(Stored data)
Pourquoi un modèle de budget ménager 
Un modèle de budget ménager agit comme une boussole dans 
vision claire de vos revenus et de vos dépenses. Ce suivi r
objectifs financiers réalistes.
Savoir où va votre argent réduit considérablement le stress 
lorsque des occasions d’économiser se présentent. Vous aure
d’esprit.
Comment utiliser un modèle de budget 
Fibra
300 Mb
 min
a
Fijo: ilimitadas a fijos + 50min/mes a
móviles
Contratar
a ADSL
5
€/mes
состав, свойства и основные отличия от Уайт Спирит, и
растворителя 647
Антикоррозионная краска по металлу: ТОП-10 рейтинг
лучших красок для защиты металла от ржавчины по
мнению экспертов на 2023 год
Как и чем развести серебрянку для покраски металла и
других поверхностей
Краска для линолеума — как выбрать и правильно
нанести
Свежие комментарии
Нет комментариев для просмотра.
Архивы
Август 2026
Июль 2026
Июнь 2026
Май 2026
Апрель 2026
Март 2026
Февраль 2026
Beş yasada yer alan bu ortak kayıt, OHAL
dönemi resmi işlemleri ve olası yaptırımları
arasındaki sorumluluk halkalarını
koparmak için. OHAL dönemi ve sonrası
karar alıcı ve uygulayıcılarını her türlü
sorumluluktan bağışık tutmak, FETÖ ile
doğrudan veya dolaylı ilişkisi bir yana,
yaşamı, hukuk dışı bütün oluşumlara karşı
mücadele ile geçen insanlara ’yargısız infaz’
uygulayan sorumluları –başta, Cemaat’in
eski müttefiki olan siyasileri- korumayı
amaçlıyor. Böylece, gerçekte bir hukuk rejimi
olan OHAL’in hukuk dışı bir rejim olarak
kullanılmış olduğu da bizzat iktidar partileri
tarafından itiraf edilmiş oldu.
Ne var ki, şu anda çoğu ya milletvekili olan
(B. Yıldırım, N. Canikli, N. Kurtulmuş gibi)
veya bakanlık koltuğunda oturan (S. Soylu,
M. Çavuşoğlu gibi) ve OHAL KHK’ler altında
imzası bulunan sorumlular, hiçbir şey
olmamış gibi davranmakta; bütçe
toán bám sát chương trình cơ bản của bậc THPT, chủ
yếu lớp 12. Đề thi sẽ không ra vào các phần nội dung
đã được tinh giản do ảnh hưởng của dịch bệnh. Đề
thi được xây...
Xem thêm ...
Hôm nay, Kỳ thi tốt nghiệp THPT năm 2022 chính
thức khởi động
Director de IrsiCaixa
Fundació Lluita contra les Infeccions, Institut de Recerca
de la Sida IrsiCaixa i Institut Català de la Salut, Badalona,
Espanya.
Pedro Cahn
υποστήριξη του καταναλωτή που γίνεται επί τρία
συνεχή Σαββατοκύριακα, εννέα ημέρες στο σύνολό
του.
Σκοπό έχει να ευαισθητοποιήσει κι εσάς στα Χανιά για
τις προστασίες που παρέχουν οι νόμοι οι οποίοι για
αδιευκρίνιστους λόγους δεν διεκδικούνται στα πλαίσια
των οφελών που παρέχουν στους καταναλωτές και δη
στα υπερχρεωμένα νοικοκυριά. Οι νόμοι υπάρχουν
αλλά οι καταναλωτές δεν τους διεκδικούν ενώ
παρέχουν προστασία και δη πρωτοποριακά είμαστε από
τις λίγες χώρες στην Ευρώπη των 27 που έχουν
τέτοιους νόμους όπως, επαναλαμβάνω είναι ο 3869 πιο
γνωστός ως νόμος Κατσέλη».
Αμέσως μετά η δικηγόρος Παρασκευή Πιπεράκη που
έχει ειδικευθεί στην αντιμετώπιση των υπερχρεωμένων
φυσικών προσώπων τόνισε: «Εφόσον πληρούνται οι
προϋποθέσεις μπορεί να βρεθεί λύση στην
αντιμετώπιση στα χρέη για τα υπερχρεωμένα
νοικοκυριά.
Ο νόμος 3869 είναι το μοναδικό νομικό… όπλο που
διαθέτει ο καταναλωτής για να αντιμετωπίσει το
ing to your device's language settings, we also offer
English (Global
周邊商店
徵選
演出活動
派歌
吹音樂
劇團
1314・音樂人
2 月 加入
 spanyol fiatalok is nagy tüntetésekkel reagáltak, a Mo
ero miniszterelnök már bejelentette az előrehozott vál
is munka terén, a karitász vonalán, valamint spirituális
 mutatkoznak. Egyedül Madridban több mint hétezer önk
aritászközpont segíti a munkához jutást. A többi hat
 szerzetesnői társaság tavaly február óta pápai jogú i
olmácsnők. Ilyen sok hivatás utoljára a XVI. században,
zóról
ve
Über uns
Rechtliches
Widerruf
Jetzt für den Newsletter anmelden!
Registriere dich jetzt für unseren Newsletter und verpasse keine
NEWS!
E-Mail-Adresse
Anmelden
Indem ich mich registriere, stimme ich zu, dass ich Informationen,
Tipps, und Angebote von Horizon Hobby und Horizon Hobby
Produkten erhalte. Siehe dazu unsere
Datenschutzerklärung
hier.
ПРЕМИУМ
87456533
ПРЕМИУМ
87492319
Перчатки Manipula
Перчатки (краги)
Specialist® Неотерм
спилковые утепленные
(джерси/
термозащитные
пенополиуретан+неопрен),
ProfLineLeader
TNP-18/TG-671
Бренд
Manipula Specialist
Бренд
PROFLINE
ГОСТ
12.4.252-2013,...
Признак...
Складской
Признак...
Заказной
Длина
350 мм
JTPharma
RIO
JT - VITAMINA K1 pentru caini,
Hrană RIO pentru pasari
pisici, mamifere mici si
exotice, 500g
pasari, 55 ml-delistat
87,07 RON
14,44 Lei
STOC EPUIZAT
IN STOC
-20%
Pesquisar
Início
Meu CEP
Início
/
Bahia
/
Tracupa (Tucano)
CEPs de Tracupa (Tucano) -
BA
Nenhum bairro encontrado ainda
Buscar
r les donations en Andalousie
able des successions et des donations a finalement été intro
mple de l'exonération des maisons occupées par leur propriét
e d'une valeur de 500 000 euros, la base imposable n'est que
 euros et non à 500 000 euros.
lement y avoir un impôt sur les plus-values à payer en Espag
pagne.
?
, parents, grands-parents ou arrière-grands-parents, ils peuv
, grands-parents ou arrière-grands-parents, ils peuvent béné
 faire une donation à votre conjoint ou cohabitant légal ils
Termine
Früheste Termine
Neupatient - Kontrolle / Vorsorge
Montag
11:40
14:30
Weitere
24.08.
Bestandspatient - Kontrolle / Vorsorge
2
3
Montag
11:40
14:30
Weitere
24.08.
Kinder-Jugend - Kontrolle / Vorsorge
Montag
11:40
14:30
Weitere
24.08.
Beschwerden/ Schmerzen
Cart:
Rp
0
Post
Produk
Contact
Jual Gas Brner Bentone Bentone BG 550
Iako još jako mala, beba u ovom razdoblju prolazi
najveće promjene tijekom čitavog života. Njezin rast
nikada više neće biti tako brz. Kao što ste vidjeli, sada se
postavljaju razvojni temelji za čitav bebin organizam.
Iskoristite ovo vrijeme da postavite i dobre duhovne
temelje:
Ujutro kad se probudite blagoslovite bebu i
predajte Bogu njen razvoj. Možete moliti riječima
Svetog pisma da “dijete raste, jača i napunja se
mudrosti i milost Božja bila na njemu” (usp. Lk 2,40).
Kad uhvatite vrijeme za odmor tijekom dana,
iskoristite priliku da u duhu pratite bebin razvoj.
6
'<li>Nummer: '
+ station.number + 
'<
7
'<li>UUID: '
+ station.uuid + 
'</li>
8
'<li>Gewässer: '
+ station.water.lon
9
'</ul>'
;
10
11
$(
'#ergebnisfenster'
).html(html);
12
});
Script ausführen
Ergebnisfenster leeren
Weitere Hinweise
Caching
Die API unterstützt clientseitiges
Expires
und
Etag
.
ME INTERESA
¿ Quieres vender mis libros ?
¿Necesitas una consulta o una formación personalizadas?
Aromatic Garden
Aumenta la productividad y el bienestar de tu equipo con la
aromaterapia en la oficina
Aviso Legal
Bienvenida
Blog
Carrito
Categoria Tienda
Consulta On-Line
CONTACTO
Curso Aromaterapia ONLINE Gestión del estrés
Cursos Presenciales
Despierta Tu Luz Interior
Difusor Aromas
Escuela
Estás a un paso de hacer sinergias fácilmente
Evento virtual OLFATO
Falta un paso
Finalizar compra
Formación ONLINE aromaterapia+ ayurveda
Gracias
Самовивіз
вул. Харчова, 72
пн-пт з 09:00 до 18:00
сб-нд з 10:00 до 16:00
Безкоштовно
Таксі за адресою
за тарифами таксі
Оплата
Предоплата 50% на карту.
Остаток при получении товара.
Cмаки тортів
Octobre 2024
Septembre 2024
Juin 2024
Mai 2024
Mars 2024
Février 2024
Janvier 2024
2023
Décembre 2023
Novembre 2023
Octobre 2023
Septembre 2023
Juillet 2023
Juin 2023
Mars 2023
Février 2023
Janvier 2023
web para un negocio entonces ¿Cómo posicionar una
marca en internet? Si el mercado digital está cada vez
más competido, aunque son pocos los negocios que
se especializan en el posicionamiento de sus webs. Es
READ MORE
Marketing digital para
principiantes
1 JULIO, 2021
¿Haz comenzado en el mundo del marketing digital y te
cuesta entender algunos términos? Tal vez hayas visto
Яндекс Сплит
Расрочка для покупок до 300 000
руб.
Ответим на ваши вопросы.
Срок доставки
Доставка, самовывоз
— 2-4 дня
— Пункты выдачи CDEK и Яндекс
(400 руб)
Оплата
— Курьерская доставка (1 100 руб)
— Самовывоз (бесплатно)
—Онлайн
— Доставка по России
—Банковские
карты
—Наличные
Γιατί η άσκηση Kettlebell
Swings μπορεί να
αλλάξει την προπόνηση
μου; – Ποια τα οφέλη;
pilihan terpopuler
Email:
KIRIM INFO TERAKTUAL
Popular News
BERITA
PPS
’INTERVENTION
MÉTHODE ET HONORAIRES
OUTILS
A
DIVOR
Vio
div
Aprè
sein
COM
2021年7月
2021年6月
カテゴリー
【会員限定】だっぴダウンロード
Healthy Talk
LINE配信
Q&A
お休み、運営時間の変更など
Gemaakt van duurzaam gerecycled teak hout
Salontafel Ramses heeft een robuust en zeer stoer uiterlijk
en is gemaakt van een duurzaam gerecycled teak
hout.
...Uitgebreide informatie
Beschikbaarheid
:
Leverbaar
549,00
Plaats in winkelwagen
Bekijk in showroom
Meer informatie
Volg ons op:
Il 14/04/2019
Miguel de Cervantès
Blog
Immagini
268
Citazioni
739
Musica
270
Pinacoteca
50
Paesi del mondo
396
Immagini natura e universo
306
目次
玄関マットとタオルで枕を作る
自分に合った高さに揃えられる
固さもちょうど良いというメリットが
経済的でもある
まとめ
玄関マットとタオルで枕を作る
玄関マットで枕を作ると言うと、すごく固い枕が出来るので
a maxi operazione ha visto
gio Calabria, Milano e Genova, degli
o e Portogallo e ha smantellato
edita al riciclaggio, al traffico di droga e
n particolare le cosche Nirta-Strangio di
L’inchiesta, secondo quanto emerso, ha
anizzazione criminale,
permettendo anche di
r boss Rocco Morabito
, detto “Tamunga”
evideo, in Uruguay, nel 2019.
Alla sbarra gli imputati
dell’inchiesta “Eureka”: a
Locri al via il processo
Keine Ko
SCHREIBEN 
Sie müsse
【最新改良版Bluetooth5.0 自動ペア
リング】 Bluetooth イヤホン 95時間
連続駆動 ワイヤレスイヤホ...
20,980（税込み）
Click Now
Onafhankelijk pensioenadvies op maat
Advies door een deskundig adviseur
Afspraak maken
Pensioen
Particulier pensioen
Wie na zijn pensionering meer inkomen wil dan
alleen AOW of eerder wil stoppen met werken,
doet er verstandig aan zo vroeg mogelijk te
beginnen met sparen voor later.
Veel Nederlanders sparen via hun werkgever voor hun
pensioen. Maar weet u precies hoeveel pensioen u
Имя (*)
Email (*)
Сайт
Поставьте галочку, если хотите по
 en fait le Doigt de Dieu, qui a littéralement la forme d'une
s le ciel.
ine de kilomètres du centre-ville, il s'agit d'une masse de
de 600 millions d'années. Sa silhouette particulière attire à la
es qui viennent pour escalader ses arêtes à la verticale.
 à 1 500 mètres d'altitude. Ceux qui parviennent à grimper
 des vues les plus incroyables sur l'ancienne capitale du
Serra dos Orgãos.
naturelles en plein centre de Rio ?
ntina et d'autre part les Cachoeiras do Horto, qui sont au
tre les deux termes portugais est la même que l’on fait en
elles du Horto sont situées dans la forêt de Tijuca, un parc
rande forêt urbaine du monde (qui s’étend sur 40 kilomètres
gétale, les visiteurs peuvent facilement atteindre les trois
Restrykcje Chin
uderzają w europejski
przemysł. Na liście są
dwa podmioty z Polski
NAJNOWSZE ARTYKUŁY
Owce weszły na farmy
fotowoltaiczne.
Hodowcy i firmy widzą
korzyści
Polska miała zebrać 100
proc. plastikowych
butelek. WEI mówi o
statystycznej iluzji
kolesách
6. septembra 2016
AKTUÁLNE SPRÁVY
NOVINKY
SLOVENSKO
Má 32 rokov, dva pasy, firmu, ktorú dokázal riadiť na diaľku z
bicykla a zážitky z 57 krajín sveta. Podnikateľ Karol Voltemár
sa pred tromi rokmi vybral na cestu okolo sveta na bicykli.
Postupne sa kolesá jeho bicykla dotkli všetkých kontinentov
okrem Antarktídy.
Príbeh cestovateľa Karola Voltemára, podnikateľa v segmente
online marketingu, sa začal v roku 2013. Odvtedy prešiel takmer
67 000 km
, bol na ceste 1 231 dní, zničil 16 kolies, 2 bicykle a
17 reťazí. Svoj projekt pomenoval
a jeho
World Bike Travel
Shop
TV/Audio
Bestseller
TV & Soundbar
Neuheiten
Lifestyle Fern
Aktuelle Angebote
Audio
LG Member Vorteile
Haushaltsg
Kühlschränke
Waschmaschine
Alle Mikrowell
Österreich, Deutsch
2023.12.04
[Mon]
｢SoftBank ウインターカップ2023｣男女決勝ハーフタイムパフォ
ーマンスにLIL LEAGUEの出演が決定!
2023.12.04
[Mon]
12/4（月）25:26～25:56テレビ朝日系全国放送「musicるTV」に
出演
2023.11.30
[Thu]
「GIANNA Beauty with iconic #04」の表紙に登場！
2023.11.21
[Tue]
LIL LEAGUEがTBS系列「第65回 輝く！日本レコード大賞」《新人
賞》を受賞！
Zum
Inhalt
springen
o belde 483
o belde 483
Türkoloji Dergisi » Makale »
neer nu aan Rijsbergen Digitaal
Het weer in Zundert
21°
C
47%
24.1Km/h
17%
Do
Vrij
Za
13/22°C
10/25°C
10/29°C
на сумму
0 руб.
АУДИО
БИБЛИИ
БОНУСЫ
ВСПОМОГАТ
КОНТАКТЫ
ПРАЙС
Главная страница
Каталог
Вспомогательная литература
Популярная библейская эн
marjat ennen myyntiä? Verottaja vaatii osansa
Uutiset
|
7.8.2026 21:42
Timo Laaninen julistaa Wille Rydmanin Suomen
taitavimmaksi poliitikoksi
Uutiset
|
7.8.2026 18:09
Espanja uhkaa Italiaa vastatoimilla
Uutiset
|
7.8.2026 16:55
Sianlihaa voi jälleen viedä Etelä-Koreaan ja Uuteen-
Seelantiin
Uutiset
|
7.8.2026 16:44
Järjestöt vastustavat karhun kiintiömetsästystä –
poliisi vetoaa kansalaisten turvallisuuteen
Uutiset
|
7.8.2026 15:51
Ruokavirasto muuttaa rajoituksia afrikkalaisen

#### [WORK TO BE COMPLETED]
In the material above, locate every line that contains the string "bicykla" and copy each one out in full. Treat uppercase and lowercase as different.

#### [THE COMPLETED TASK]
bicykla a zážitky z 57 krajín sveta. Podnikateľ Karol Voltemár
Postupne sa kolesá jeho bicykla dotkli všetkých kontinentov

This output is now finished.